One of the objectives of Tenerife’s Island Council is to focus on quality rather than quantity. What role can innovation play in this regard?

The commitment to quality is linked to the great growth of five-star hotels, with the search for a more demanding tourist seeking more services, such as a local cuisine in which the tourist is likely to invest a good part of their income. We need to develop a more innovative tourism business concept because when we find that behind a higher quality hotel and customer there’s more employment, more spending and more loyalty, the equation is more interesting than the one that often obsesses us, which is concerned with how many tourists we’ve attracted. In addition, the figures inevitably also have an impact on the environment, resources, roads… In this sense, innovation plays a key role.

 

How do you imagine tourism on the island of Tenerife will be in ten years? What decisions must be made to achieve this?

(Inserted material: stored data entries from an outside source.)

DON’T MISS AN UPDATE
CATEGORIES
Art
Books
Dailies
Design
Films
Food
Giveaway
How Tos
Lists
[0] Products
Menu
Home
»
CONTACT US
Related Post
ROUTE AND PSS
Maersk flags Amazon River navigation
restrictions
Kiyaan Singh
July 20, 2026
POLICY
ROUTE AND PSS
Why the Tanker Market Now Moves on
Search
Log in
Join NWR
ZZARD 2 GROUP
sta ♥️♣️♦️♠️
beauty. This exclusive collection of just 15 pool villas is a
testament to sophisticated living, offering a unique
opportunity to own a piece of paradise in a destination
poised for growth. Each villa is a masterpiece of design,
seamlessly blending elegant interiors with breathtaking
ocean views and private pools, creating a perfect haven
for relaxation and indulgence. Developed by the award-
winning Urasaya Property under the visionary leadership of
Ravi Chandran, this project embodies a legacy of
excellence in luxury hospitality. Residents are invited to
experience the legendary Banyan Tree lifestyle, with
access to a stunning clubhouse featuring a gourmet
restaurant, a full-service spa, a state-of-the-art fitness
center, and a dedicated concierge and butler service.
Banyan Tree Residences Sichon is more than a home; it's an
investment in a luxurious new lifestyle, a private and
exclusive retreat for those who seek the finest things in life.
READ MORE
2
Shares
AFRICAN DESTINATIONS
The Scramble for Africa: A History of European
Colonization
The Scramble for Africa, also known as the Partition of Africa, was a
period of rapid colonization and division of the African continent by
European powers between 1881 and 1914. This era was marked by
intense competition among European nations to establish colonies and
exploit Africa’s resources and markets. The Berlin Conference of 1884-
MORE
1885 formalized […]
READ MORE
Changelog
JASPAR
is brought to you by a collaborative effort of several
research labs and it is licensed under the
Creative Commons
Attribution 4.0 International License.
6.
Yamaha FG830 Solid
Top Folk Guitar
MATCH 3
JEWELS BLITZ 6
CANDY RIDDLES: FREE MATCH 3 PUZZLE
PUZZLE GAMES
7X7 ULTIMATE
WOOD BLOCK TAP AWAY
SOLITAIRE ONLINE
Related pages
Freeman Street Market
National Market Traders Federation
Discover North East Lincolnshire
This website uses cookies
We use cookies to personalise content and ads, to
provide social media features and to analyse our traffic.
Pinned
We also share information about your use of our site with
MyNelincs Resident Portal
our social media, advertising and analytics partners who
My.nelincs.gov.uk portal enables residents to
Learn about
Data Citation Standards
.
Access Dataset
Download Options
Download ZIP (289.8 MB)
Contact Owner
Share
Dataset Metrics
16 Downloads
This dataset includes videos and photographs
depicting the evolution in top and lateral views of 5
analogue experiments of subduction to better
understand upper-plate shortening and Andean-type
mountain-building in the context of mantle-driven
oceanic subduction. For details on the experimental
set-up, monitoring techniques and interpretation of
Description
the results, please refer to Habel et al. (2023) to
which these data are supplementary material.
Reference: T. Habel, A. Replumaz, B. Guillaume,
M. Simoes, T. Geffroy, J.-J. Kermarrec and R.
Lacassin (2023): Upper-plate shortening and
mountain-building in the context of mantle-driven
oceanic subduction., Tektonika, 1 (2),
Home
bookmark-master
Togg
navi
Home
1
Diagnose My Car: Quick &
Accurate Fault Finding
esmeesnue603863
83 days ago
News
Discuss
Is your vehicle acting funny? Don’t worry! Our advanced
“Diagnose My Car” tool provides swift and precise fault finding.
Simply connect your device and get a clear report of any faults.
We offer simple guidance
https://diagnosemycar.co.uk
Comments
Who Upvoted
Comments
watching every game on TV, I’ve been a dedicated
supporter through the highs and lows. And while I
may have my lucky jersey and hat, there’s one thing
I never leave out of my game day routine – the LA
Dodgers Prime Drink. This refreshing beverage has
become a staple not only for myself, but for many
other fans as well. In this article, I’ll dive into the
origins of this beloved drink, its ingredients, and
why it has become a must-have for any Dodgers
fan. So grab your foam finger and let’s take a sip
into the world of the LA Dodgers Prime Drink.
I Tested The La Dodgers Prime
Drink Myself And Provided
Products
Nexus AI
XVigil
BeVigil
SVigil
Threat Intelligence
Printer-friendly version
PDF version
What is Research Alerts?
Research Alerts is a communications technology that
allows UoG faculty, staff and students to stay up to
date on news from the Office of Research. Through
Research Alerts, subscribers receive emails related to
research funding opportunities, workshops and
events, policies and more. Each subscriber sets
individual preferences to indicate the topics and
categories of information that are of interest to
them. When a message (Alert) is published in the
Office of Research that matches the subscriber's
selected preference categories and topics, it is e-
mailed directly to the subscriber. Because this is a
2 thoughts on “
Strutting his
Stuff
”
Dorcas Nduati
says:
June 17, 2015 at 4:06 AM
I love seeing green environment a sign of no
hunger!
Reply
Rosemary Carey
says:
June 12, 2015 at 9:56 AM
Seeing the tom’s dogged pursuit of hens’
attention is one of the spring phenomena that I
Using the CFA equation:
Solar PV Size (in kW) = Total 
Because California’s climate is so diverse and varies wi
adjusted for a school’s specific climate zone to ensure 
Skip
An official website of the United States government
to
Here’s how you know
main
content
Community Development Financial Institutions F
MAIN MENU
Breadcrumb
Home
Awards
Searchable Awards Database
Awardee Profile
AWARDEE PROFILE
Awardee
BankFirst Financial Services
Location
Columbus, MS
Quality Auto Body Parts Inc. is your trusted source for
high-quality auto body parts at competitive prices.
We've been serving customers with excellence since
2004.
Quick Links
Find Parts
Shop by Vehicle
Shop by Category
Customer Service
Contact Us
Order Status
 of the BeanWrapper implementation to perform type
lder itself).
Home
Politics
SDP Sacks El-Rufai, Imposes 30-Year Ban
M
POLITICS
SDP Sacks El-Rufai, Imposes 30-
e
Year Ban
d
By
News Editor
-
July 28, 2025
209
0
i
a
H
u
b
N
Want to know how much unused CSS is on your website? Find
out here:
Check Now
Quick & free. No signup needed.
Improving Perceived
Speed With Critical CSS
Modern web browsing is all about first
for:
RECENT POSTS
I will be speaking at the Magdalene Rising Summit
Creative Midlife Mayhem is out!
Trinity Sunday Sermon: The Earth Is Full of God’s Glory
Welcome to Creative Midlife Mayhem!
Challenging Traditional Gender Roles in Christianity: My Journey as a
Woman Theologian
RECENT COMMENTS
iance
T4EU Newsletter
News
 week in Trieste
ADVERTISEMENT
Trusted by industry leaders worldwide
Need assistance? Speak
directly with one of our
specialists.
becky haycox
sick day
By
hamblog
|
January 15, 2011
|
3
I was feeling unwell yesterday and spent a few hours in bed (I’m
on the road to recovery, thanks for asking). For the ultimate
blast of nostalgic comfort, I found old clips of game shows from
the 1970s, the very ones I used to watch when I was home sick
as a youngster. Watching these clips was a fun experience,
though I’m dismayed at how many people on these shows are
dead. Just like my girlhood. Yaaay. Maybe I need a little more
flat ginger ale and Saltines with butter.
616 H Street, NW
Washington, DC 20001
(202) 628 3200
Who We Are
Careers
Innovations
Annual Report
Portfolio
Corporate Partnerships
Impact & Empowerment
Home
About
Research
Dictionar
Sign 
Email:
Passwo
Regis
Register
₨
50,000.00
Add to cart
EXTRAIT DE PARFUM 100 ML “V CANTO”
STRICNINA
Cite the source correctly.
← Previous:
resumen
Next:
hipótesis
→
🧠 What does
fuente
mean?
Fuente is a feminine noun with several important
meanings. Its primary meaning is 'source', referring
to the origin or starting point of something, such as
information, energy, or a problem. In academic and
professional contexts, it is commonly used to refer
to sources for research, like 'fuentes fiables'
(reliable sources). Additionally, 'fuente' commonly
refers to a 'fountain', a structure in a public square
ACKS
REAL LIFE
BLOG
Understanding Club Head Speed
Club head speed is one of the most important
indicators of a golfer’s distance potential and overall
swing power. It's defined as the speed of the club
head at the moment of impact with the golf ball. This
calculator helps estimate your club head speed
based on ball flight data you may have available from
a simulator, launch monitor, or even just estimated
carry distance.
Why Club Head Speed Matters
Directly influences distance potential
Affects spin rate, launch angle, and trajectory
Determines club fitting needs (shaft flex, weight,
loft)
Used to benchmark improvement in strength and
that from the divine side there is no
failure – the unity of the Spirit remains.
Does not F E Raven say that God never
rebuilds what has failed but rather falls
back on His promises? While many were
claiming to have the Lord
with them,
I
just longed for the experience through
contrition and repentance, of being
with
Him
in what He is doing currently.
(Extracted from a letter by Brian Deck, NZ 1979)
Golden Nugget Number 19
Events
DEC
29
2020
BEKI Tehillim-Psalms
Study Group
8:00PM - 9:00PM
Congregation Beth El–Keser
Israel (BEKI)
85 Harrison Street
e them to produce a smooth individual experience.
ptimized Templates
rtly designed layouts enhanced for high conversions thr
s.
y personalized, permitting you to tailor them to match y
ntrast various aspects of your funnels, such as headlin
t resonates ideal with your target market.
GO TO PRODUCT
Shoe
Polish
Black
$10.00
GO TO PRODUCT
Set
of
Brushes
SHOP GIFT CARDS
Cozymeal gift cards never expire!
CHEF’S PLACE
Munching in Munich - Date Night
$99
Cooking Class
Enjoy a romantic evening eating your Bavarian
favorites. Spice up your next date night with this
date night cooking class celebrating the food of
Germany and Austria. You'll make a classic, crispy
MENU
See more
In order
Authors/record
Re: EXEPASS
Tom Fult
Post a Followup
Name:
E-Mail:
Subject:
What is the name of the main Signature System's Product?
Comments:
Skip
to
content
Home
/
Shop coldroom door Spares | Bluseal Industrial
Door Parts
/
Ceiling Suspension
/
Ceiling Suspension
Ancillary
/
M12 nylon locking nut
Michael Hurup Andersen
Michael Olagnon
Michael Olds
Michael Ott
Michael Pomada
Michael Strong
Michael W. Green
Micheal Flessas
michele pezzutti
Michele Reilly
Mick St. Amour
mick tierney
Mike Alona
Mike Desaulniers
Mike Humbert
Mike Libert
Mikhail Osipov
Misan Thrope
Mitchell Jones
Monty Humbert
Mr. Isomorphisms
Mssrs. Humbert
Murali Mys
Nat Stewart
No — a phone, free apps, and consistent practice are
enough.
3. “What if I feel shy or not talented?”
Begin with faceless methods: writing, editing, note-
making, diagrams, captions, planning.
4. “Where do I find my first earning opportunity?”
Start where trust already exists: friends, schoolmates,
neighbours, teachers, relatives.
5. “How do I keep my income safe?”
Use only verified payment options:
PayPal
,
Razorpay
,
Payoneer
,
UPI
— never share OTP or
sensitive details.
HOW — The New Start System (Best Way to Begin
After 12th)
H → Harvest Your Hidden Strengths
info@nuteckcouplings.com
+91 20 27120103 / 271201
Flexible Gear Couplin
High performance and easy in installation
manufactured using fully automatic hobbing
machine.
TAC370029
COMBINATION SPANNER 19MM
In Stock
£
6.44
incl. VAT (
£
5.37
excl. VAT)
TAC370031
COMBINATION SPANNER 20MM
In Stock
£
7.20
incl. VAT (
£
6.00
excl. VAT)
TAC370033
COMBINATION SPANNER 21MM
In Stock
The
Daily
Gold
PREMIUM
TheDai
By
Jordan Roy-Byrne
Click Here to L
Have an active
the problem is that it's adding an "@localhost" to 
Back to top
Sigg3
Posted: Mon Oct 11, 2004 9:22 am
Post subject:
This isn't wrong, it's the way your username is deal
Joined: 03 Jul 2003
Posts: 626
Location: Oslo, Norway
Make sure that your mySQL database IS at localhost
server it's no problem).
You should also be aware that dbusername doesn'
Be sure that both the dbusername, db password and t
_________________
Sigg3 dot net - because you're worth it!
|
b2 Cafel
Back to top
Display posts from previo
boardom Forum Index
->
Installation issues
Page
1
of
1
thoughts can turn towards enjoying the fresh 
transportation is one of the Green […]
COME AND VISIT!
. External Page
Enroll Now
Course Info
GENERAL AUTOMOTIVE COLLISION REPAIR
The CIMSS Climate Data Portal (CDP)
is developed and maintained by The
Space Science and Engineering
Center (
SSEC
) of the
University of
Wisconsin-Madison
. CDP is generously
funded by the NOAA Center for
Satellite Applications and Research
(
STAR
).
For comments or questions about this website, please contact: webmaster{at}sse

I imagine an evolution in which tourists naturally travel around the Island, irrespective of where they’re staying. I imagine not much more tourism than we have now but certainly better tourism. I see a tourism sector, especially in the accommodation segment, which is significantly rejuvenated. That is to say, a tourist sector that understands the necessity to develop a balance between the profitability that can be generated and the reinvestment required in the business to remain competitive. I also see a much higher number of leisure offers than we have now, where besides the obvious draws of the sun and beach, the great entertainment offered by theme parks, the Mount Teide volcano, or whale watching, we have also many more lower-key leisure offers that allow visitors to discover many aspects of Tenerife that are not currently well-known. In this way, tourism could be better spread throughout the Island and could generate a distribution of wealth which is not so concentrated in hotels and in the large centres of leisure and tourism.

What visions about tourism on the islands of Madeira and Terceira do you think it would be interesting to implant in Tenerife?

Madeira, and particularly Funchal, has been able to uniformly attract “high standing” tourists that no longer have the same weight in Tenerife. We can also learn from the Azores, and from Terceira, which are highly recognized in active tourism and their experience can enrich Tenerife’s active tourism segment.